As these young men go on to war, Flint describes, “The young men of the world, the growing, the ripening fruit, have been torn from their branches, while the memory of the blossom is sweet in women’s hearts.” This passage uses the specific imagery of a fruit being picked from a plant prematurely. The men are these fruits and the tearing Flint describes is more violent due to specific word choice. The fruit being picked or falling from the main plant that provides sustenance and life would have sounded more natural. This tearing could be the same motion that tears a soldier’s arm off due to the violence that war encompasses. The women in these men’s lives that are referred to are most likely the mothers that remember their sons as children, just beginning to grow into men that would be workers and fathers that would build the future society. Most of the mothers had probably not raised their sons to be slaughtered, but instead to become men similar to their husbands. Flint finishes the stanza by saying “They have been cast for a cruel purpose/ Into the mashing- press and furnace.” This means that these young men are not even considered humans by their superiors as they are thrown into deadly environments similar to a “mashing press and furnace.” The fruits of man’s labor are mankind’s greatest achievements which includes the younger generation of men.

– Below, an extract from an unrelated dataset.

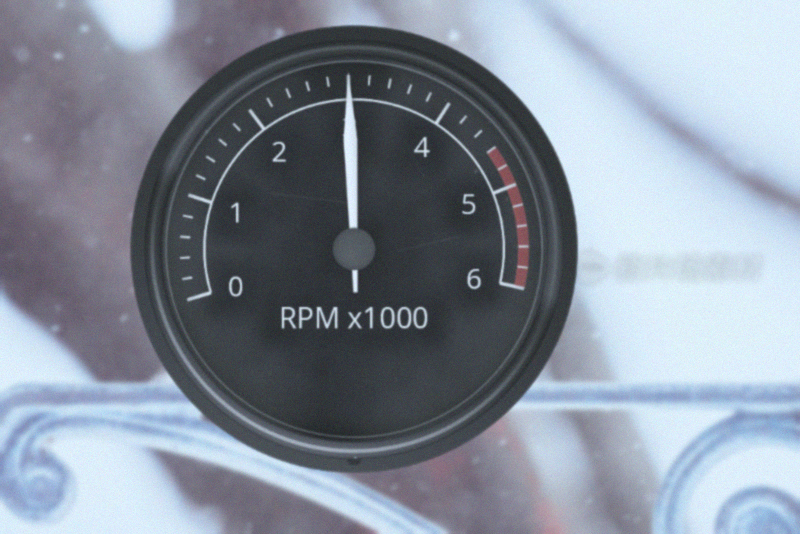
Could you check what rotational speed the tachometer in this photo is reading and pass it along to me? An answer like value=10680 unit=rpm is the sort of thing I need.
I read value=3000 unit=rpm
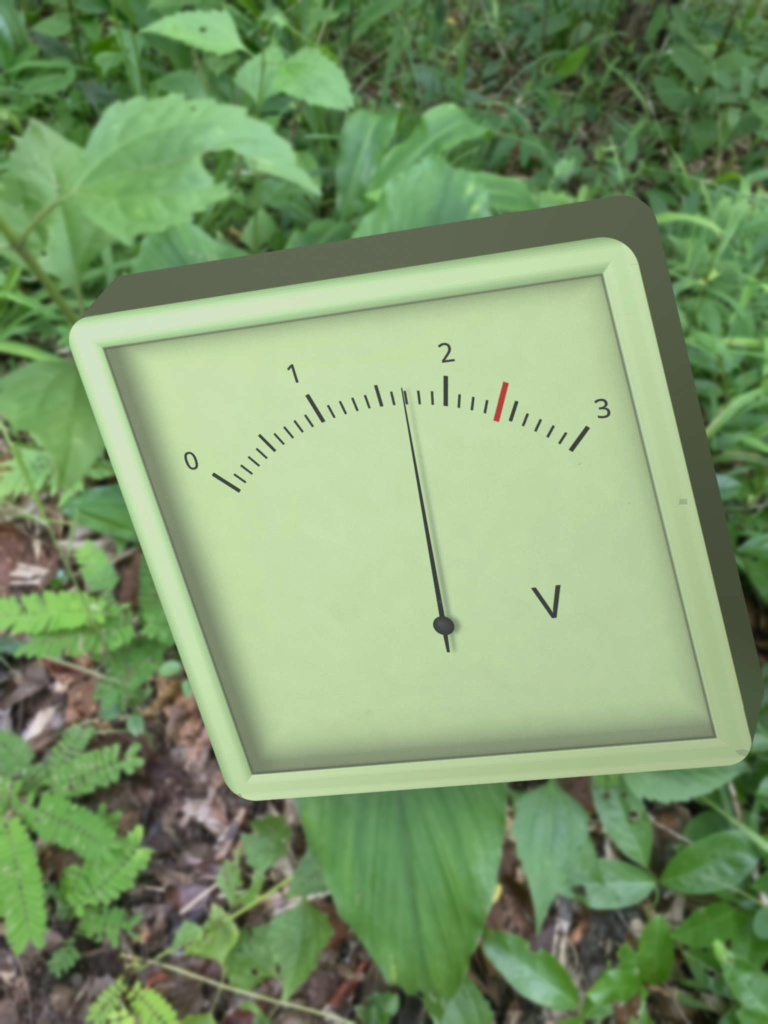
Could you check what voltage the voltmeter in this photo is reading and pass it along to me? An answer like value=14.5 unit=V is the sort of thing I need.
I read value=1.7 unit=V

Flint discusses how these young men are no longer in control of their action, but rather their actions control them. He wrote, “The young men of the world/ No longer possess the road:/ The road possesses them./ They no longer inherit the earth:/ The earth inherits them.” The second metaphor is referring to the Bible once again from the beatitudes, in particular “The meek shall inherit the Earth.” Flint is calling these men “meek” because they are still gentle and not yet belligerent and changed by war; however, they shall not inherit the earth because they will no longer maintain that passiveness after the war, if they survive. The earth inherits them as their bodies are put into the ground when these men are buried. These young men that entered World War I were similar to animals being sent to a slaughterhouse. They had lost control of their lives by joining the war effort. Flint’s poem was able to illustrate the abstract aspects of war that don’t always involve direct violence.